We have never been to Malaysia although I have traveled all over the world having lived in 8 different countries. We would like our son to learn Mandarin - for us that means he be enrolled in a Mandarin-speaking school in a country or locale that speaks predominantly Mandarin. We looked into the obvious choice, China, however, if for some reason my wife or I cannot find work then we can reside in China only a few months. I understand in Malaysia there are fewer restrictions. Singapore was our next choice however, my retirement income of about $4,000.00U.S. per month isn't enough to be comfortable there unless we wish to live in conditions unacceptable to us. If either my wife or me has to work in order to remain in Malaysia then that's fine. 

What are the best Chinese-speaking areas in Malaysia? When I say "best" I mean in terms of the schools, crime rate, and overall quality of life in your opinion. Also, if anyone has experience with their child in a Malaysian Mandarin-speaking school we appreciate any information. I realize a lot can change in two years but we wanted to start early and put our feelers out.

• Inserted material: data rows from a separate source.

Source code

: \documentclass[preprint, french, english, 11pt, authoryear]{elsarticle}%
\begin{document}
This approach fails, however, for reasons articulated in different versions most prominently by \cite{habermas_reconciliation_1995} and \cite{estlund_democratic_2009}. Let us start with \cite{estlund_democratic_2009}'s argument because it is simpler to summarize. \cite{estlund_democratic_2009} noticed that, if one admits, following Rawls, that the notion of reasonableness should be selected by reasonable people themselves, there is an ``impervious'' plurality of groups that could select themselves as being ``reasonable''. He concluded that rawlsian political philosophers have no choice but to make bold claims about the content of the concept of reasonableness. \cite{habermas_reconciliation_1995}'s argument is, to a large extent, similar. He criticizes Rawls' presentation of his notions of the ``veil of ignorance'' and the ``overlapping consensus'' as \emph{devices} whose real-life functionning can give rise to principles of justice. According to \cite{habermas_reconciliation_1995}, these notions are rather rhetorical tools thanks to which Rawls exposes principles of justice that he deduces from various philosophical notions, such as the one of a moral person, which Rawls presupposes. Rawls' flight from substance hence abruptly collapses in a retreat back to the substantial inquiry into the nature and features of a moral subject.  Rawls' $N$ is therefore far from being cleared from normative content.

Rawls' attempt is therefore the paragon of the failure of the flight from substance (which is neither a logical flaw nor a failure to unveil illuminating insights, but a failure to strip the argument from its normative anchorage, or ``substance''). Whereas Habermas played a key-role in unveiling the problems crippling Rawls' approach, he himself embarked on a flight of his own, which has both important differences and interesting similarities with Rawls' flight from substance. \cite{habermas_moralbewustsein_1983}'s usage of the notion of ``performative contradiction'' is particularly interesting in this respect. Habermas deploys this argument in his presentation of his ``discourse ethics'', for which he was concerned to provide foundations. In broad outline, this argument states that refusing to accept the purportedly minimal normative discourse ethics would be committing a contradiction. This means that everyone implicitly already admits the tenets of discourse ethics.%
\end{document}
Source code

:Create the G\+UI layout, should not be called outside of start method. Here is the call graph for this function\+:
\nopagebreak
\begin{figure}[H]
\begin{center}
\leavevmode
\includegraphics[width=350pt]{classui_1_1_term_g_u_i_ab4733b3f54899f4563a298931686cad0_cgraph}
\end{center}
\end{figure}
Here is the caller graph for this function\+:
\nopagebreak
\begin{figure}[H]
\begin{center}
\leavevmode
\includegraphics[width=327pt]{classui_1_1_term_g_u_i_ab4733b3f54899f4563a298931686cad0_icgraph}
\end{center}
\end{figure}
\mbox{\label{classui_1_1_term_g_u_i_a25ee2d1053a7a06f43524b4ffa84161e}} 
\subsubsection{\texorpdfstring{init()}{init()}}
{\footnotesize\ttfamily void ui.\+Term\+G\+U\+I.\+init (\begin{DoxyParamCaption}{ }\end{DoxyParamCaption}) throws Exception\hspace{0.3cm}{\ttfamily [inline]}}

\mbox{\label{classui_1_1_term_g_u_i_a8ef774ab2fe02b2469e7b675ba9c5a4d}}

My wife was a university professor of computer science/engineering for 14 years in Panama. Her English is not the best but she would like to teach computer science if anyone knows about this. She would also be open to teaching Spanish. My wife and I both speak English and Spanish but my Spanish is better than my wife's English. My wife is 1/4 Chinese but has no relatives/family in Asia. 

I'm assuming that the best Mandarin-speaking schools are in KL but I wouldn't know. I guess the perfect compromise for us would be a city of a couple hundred thousand or more with good schools/ infrastructure, and good housing for the price. Appreciate any info. Thanks, Sincerely, Vince/Sheyla


----------



## happyvalley80 (Sep 27, 2009)

Hi:

Im a malaysian chinese, we hav 2 type of primary school system, 1st is Internatiol school (Expatriate' children) and 2nd is Public school (Malays teaching, Chinese teaching and English teaching, Malays and English is compulsory subject in all public primary school)

But im not sure can ur boy enrol in Public Chinese Primary school, because he is not Malaysian, but i think u can sent him to the private chinese nursery or kindergarden, or even hire a private tutor to teach him mandarin at home.


----------